From the records below, output exactly the lines running from the line containing "- **Framework**: Next.js" through the line containing "- **Redis**: 7+", and no others.

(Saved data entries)
- - -

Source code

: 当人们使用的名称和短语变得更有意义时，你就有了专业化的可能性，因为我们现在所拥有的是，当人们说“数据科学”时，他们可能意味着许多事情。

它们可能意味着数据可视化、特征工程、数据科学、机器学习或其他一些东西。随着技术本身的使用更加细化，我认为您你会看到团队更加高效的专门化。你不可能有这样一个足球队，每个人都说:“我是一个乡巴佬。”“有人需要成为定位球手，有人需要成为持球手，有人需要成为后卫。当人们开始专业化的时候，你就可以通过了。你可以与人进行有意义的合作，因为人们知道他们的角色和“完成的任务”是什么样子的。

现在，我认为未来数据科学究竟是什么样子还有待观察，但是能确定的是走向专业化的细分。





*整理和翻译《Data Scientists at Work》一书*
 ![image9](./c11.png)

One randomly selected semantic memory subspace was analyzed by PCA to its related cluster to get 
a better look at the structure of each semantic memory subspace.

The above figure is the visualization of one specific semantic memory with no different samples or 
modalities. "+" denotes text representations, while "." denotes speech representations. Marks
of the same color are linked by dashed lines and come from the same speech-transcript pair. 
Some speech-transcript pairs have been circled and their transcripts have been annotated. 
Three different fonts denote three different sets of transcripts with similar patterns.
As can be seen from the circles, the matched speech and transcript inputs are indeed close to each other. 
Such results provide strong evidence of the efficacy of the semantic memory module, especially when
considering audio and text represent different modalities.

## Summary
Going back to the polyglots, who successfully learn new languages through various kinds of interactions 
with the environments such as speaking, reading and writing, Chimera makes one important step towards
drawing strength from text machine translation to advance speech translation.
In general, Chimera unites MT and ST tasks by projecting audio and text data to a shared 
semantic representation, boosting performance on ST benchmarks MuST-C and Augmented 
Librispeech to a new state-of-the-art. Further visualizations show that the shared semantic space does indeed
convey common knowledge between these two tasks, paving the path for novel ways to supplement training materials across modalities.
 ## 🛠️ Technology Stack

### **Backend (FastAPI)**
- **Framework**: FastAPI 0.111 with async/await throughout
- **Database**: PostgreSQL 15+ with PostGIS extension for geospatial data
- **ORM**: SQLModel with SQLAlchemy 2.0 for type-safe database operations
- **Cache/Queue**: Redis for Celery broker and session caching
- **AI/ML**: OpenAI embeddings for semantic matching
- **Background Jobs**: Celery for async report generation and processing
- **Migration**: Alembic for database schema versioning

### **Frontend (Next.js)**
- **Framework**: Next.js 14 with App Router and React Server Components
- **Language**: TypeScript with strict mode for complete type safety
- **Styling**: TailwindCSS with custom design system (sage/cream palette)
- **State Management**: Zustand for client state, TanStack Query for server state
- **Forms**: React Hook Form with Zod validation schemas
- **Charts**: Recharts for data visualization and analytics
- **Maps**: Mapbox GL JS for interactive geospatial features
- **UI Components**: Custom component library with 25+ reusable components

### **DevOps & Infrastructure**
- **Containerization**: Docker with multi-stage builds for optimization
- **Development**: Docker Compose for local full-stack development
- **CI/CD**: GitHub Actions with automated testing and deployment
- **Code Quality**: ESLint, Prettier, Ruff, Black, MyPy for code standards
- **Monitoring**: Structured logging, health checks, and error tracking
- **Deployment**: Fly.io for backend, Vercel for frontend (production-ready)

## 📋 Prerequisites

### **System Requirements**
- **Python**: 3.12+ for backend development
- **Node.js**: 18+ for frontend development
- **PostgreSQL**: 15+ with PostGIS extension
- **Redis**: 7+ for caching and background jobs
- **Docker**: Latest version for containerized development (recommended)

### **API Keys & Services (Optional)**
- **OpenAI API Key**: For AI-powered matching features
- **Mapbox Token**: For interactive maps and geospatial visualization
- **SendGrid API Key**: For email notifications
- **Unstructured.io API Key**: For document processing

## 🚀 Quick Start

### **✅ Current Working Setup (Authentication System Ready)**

- - -

TASK RESULT:
- **Framework**: Next.js 14 with App Router and React Server Components
- **Language**: TypeScript with strict mode for complete type safety
- **Styling**: TailwindCSS with custom design system (sage/cream palette)
- **State Management**: Zustand for client state, TanStack Query for server state
- **Forms**: React Hook Form with Zod validation schemas
- **Charts**: Recharts for data visualization and analytics
- **Maps**: Mapbox GL JS for interactive geospatial features
- **UI Components**: Custom component library with 25+ reusable components

### **DevOps & Infrastructure**
- **Containerization**: Docker with multi-stage builds for optimization
- **Development**: Docker Compose for local full-stack development
- **CI/CD**: GitHub Actions with automated testing and deployment
- **Code Quality**: ESLint, Prettier, Ruff, Black, MyPy for code standards
- **Monitoring**: Structured logging, health checks, and error tracking
- **Deployment**: Fly.io for backend, Vercel for frontend (production-ready)

## 📋 Prerequisites

### **System Requirements**
- **Python**: 3.12+ for backend development
- **Node.js**: 18+ for frontend development
- **PostgreSQL**: 15+ with PostGIS extension
- **Redis**: 7+ for caching and background jobs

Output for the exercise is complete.